The fact that poets hear commanding voices and that poems inspired by such voices retain their power over readers can be understood best through evolutionary biology. "Inspired" and "visionary" describe a genuine mental phenomenon, an auditory hallucination that can be explained by human evolutionary history. . . .

To understand why voice should give clear, specific, and practical ethical messages instead of, say, abstract thoughts or descriptions detached from stories, we have to go beyond history to biology and to the theory of Julian Jaynes in The Origin of Consciousness in the Breakdown of the Bicameral Mind.

On the basis of neurological evidence about the function of the apparently useless speech areas on the right side of the brain and from archeological evidence from many ancient cultures, Jaynes has suggested that hallucinated commanding voices were a part of our evolutionary development and that our own brains retain the ability to create such voices even though, as conscious and civilized beings, we no longer need them as our tribal ancestors did. Jaynes begins, as neither philosophers nor literary critics do, with the brain.

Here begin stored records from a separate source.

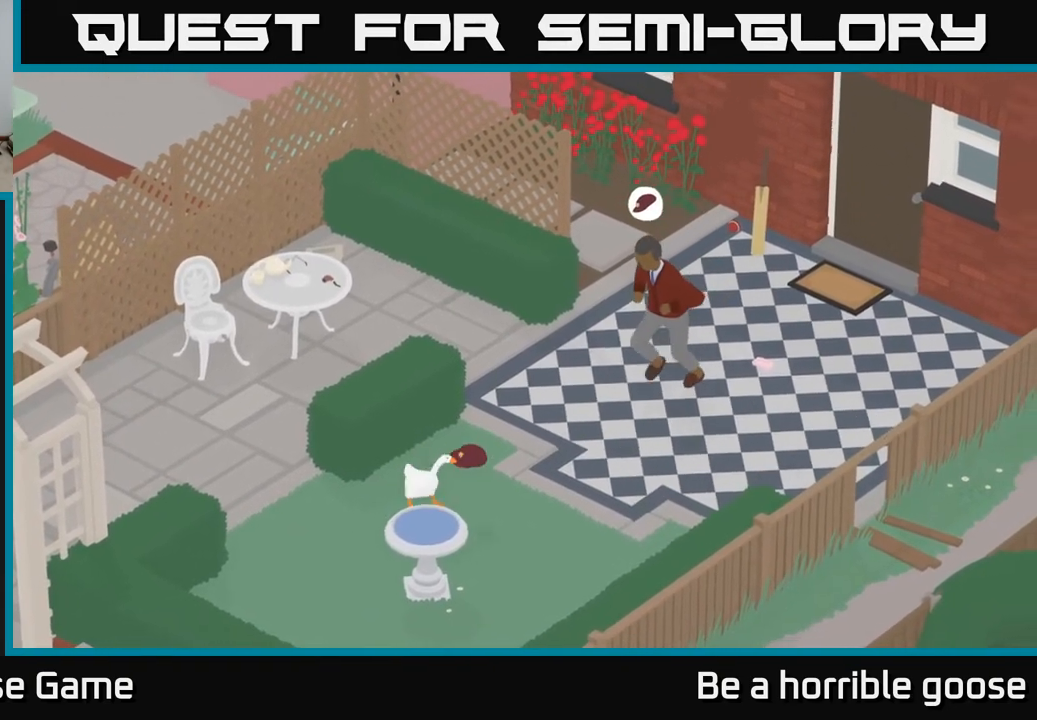
{"buttons": [], "left_stick": "left", "right_stick": "center", "events": [[100, "left_stick", "left"]]}
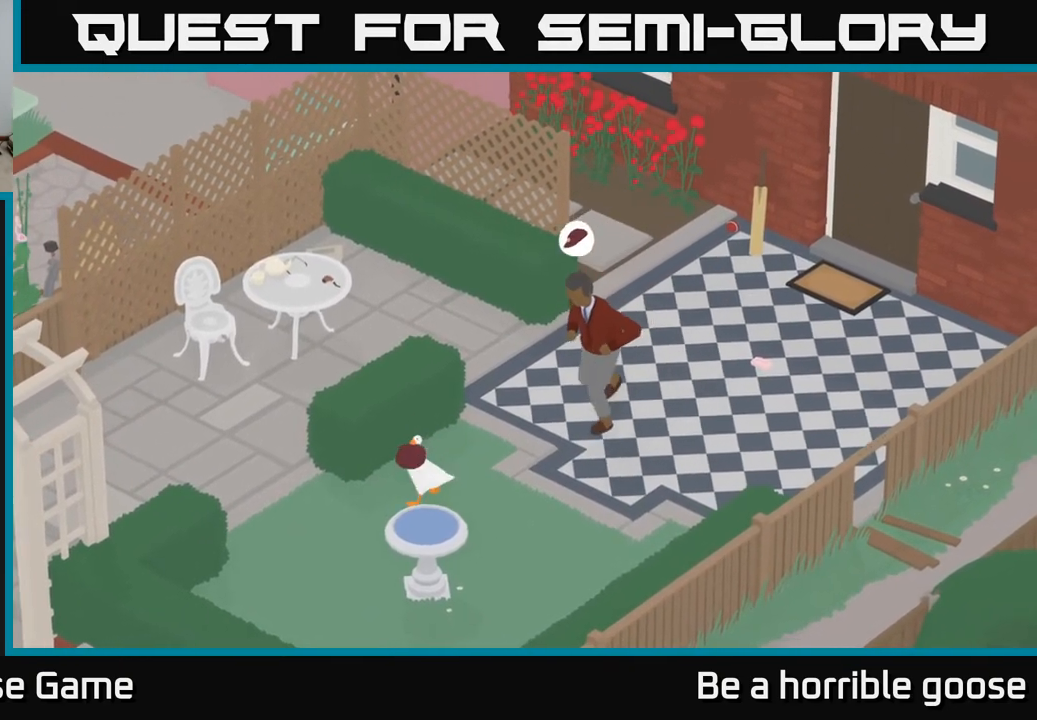
{"buttons": ["A"], "left_stick": "up-left", "right_stick": "center", "events": [[133, "A", "down"], [317, "left_stick", "up-left"]]}
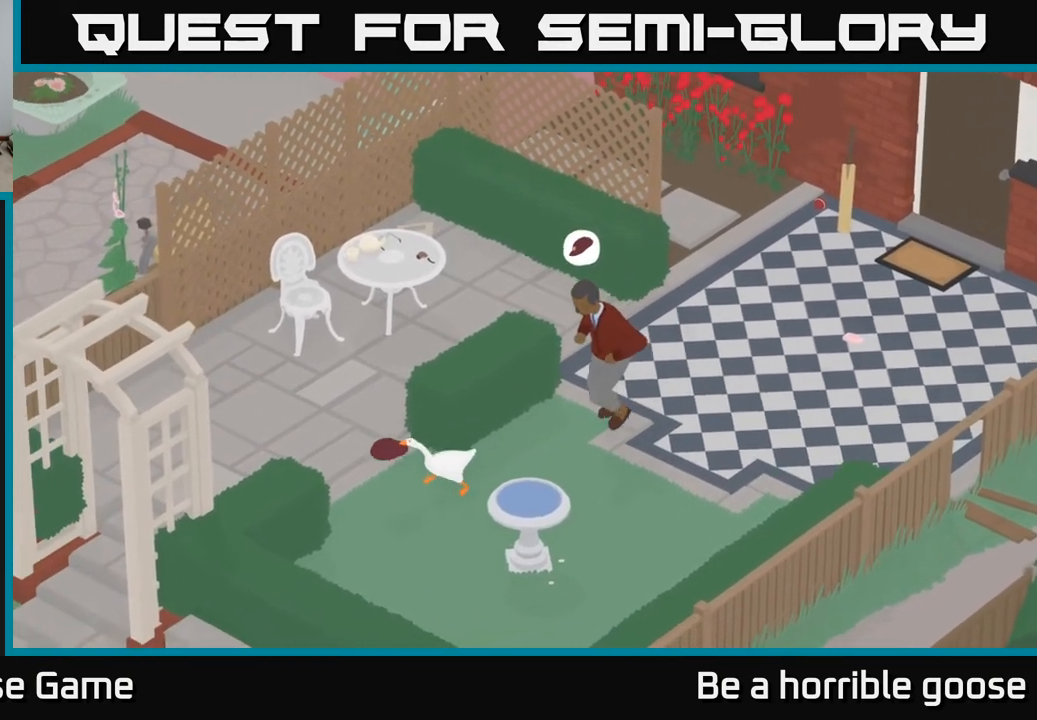
{"buttons": ["A"], "left_stick": "up", "right_stick": "center", "events": [[333, "left_stick", "up"]]}
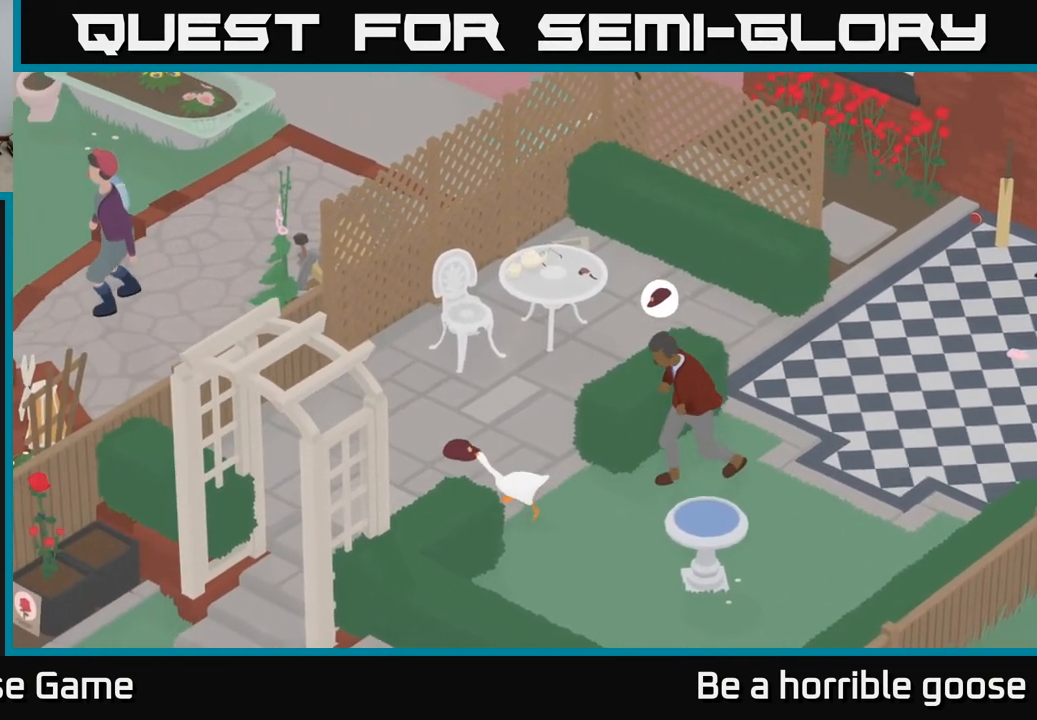
{"buttons": ["A"], "left_stick": "up-right", "right_stick": "center", "events": [[333, "left_stick", "up-right"]]}
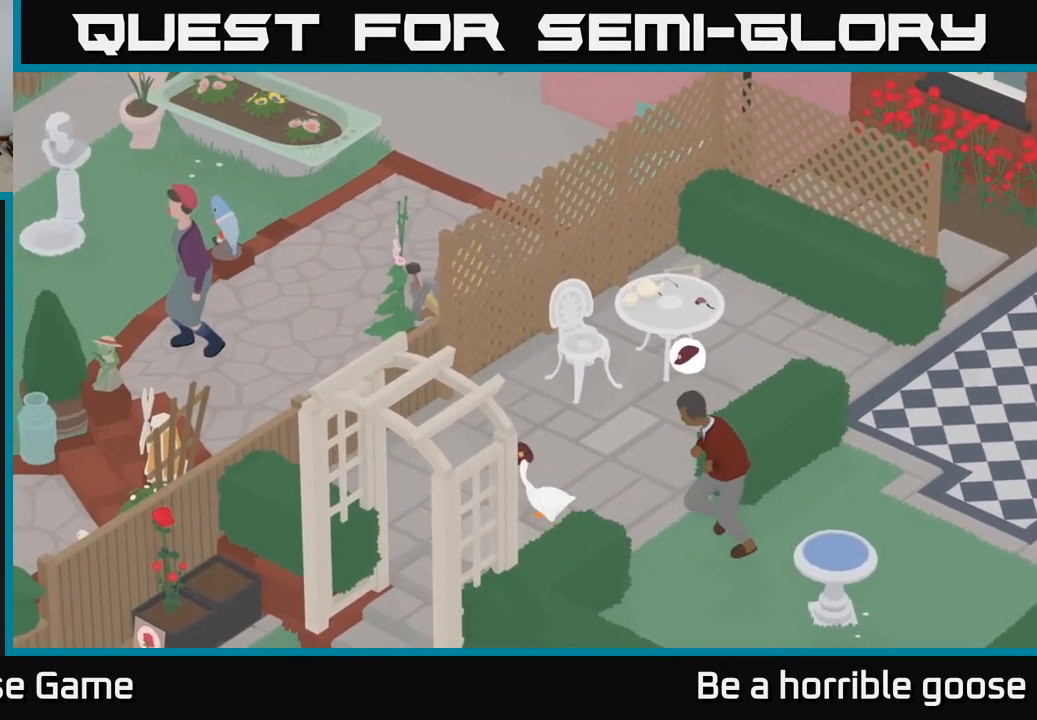
{"buttons": ["B"], "left_stick": "right", "right_stick": "center", "events": [[283, "A", "up"], [467, "left_stick", "right"], [483, "B", "down"]]}
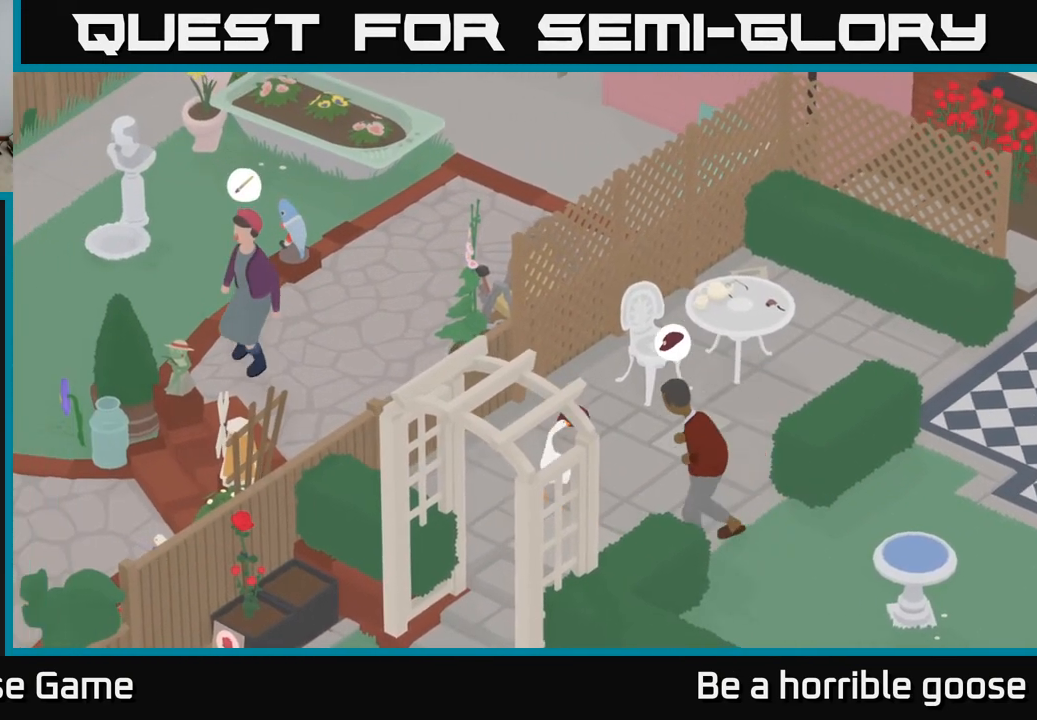
{"buttons": ["A"], "left_stick": "right", "right_stick": "center", "events": [[67, "B", "up"], [150, "A", "down"]]}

His theory is that our brains evolved with the capacity to produce admonitory hallucinations -- divine voices -- because we once needed them to enforce social cohesiveness.

from Weissman's analysis of Wordsworth's Prelude:
[Wordworth] is making a persuasive argument about what happens to people when they try to form political entities larger than the knowable community.

In large numbers, people become passive, prey to despots with Big Plans, the rulers of the world. Wordsworth has found this out by watching the French succumb to Napolean.

The fact that whole nations might instinctively obey the wrong leader is a negative corroboration of the theory that we are biological, social beings who need bonds -- we will form bonds, even to the wrong leaders.

The limitations of our rationality and the depths of our receptivity make us easy prey for evil leaders with commanding voices; after all, we are born with the ability to hear auditory commands, as Wordworth remembers from his childhood.